We also found that serum levels of tenascin-C were significantly positively correlated with several indicators of sepsis, SOFA scores, and serum creatinine. The SOFA score was used to estimate the severity of sepsis symptoms and multiple organ failure [
13], while serum creatinine reflects renal dysfunction in patients with sepsis [
14]. Serum tenascin-C is also associated with prognosis in patients with sepsis: serum tenascin-C levels are an independent prognostic factor, and patients with tenascin-C ≥ 56.9 pg/mL have a significantly increased 30-day mortality. Currently, a major challenge for septic patients in ICU is rapid early diagnosis and intervention [
15]. Therefore, the search for new biomarkers is the key to achieving this goal and implementing individualized treatment and improving the prognosis of septic patients [
16]. Our research indicates that tenascin-C is a protein with multiple biological functions, and may be involved in the pathogenesis of sepsis through numerous unknown mechanisms.

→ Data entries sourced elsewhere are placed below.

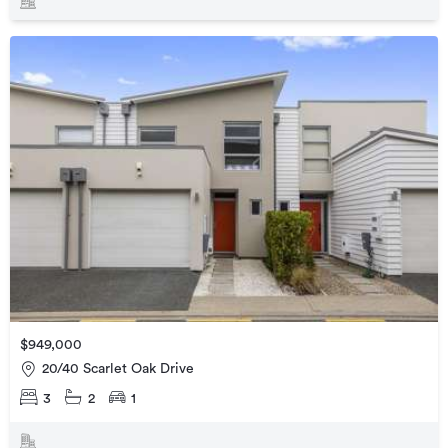
$949,000
20/40 Scarlet Oak Drive
3
2
1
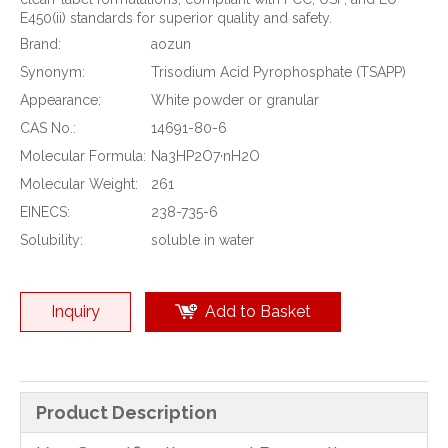
E450(ii) standards for superior quality and safety.
Brand:
aozun
Synonym:
Trisodium Acid Pyrophosphate (TSAPP)
Appearance:
White powder or granular
CAS No.:
14691-80-6
Molecular Formula:
Na3HP2O7·nH2O
Molecular Weight:
261
EINECS:
238-735-6
Solubility:
soluble in water
Inquiry
Add to Basket
Product Description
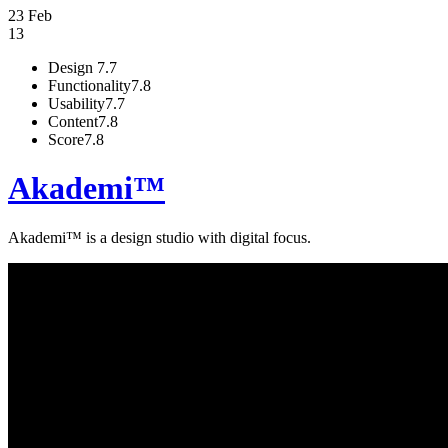
23 Feb
13
Design
7.7
Functionality
7.8
Usability
7.7
Content
7.8
Score
7.8
Akademi™
Akademi™ is a design studio with dig­i­tal focus.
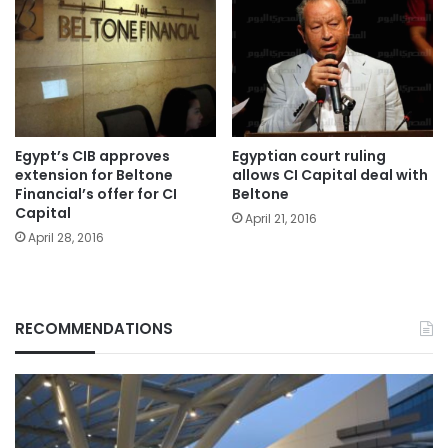
Egypt’s CIB approves
Egyptian court ruling
extension for Beltone
allows CI Capital deal with
Financial’s offer for CI
Beltone
Capital
April 21, 2016
April 28, 2016
RECOMMENDATIONS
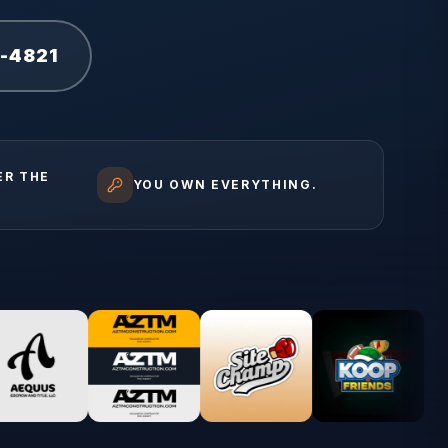
1-4821
ER THE
YOU OWN EVERYTHING.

Tenascin-C is a broad inducer of inflammation. High serum levels of tenascin-C are found in many inflammatory diseases such as rheumatoid arthritis [
17], collagen disease [
18], rheumatoid myocarditis [
19] and systemic lupus erythematosus [
20]. In acute inflammatory arthritis and knee osteoarthritis, elevated tenascin-C promotes the expression of inflammatory factors and cartilage matrix degradation, both as a marker of joint damage and as a promoter of joint destruction [
21]. Our study showed that serum levels of tenascin-C in patients with sepsis were significantly positively correlated with serum inflammatory factors, CRP, IL-6 and TNF-α. After LPS induction, macrophages overexpressed tenascin-C, which enhances the synthesis and secretion of pro-inflammatory cytokines by macrophages, thereby promoting the inflammatory response of Toll-like receptor 4 (TLR4) after LPS induction [
8]. Tenascin-C is a broad regulator of the TLR4 axis of inflammation. For instance, in cardiac fibroblasts, tenascin-C upregulates IL-6 expression by activating TLR4 [
22]. Tenascin-C and inflammatory factors appear to have a regulatory network. For example, TNF-α can promote the expression of tenascin-C in hepatoma cells and promote metastasis of cancer cells [
23]. This self-feedback loop can explain the transient high expression of tenascin-C in acute inflammation and persistently high expression of tenascin-C in chronic inflammation and cancer [
24].
The limitations of this study are as follows. Firstly, this is the preliminary result of a study in a hospital that needs to be further confirmed by a multicenter study. Secondly, tenascin-C expression returns to normal after transient high expression in acute inflammation. However, this study only measured the serum level of tenascin-C on admission to hospital in septic patients, and the time series expression of serum tenascin-C and its relationship with prognosis remain further investigation. Thirdly, this is an observational study on the prognostic value of serum tenascin-C, and its clinical significance on diagnostic and predictive values remains unclear. This study only suggests the association between tenascin-C and damage of extracellular matrix (ECM) in sepsis. Fourthly, the source of serum tenascin-C has not been determined. The next study is to measure the tenascin-C expression in peripheral blood mononuclear cells of patients and in macrophage of experimental septic animals.